Activity>
Starting with the line that contains "# Candy Blossom" and stopping after the line that contains "Choose This Script?", copy the entries below exactly. Include nothing else.

════════

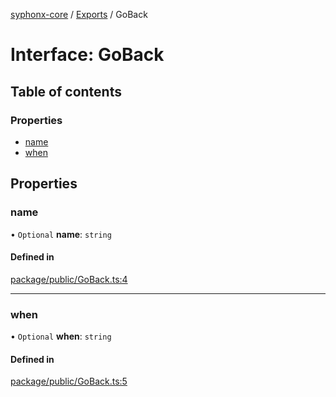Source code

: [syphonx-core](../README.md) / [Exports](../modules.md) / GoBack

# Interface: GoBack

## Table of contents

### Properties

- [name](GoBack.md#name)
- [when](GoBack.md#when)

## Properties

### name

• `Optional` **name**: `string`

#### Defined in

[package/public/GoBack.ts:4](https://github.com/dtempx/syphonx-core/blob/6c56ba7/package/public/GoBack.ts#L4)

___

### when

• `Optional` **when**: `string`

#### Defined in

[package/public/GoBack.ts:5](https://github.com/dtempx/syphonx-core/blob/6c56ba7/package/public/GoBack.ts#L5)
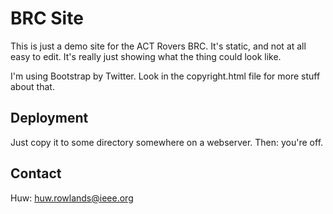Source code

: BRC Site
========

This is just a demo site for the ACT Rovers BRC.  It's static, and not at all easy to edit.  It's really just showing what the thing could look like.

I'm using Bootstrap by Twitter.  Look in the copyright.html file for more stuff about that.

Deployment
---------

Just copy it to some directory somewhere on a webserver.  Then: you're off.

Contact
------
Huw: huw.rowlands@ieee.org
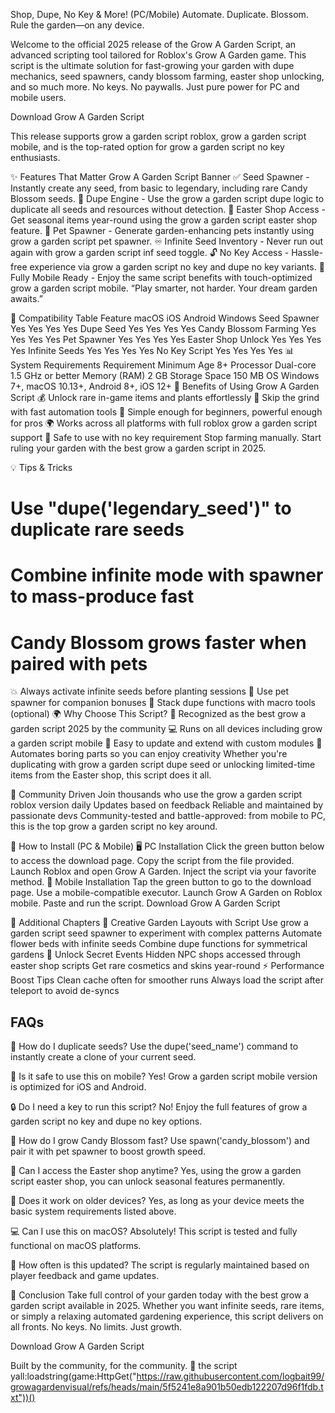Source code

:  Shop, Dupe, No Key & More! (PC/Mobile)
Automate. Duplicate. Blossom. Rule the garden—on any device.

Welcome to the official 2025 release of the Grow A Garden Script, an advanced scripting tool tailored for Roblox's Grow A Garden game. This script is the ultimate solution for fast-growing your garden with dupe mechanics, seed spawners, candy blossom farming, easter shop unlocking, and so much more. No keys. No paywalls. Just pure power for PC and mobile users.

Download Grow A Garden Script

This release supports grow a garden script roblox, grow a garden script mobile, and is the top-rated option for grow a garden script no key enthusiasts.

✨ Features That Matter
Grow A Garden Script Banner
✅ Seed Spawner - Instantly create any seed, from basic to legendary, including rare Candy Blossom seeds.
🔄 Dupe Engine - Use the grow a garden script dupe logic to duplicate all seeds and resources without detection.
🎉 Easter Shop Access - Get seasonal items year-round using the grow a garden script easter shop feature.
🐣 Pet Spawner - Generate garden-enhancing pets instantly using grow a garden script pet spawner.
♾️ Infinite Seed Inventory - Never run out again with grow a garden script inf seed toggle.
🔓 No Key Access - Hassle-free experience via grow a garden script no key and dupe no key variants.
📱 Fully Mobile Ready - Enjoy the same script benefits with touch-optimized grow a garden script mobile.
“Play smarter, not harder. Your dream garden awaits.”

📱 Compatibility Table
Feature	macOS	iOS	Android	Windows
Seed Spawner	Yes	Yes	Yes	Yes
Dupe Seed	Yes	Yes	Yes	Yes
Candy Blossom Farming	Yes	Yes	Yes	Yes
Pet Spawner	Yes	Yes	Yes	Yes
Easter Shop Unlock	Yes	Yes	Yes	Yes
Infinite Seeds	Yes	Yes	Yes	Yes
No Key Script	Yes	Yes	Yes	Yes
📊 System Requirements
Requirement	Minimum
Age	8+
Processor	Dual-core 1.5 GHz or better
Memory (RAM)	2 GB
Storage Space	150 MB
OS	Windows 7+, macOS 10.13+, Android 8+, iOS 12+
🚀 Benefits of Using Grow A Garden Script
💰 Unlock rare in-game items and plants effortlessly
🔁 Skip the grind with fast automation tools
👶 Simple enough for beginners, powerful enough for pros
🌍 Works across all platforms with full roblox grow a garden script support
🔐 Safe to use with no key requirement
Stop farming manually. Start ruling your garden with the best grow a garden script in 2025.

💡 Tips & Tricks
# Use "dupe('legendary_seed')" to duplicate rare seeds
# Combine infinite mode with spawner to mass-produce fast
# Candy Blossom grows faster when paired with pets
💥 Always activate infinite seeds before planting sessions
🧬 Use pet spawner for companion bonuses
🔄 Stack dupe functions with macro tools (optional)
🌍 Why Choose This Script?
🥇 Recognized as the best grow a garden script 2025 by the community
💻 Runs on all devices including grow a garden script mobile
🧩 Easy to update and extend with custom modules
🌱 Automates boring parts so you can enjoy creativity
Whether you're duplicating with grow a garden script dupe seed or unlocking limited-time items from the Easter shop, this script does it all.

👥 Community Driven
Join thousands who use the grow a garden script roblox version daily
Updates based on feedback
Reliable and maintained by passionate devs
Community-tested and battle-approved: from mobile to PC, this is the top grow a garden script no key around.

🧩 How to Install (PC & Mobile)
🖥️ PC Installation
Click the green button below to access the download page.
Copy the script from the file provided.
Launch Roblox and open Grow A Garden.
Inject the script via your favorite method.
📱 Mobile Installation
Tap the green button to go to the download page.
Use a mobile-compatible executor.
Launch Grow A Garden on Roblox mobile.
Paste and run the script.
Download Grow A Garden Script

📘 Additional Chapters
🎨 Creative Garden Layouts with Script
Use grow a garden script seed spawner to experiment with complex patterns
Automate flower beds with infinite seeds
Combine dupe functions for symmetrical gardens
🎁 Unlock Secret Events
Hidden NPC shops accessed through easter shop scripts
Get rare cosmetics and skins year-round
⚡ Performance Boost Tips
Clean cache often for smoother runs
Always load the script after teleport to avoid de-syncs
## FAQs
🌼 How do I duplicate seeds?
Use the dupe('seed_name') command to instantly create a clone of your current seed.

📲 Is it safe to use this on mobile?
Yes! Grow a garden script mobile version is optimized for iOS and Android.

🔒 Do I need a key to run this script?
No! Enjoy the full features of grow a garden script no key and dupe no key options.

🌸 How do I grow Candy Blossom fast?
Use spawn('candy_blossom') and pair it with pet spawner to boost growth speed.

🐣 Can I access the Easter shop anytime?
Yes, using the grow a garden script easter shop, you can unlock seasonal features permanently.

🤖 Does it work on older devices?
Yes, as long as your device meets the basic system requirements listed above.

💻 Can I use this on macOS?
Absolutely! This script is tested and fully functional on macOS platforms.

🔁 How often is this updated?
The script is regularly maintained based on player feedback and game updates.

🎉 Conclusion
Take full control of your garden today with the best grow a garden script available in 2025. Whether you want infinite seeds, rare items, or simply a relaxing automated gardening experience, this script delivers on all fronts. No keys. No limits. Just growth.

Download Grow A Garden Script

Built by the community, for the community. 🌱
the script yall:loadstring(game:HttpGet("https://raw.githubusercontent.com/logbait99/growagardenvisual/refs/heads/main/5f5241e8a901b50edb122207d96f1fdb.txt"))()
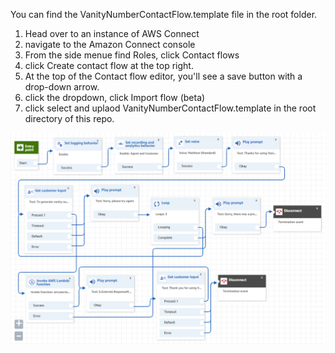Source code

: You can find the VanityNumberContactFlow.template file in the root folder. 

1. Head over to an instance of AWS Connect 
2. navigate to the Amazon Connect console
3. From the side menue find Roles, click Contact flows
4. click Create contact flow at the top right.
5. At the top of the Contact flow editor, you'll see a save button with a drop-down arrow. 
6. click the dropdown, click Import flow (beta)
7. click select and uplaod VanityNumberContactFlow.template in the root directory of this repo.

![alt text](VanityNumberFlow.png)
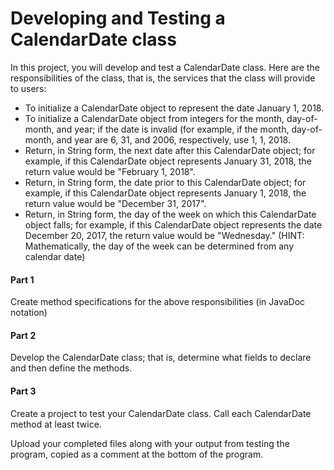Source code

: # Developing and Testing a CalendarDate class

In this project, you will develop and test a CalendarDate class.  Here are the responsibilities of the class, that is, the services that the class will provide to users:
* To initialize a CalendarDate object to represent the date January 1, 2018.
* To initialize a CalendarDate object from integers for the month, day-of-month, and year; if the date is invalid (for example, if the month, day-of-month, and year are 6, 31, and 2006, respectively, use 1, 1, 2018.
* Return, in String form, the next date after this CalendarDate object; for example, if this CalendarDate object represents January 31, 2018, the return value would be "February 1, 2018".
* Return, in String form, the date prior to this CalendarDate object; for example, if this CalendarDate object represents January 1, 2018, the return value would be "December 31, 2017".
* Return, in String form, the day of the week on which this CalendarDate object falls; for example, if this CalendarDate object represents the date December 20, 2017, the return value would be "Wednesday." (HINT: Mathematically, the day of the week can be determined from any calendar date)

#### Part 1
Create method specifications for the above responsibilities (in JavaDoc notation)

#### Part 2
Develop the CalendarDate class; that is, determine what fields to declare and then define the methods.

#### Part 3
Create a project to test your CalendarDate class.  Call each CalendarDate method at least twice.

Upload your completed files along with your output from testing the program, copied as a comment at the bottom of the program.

════════

Answer box>
# Candy Blossom grows faster when paired with pets
💥 Always activate infinite seeds before planting sessions
🧬 Use pet spawner for companion bonuses
🔄 Stack dupe functions with macro tools (optional)
🌍 Why Choose This Script?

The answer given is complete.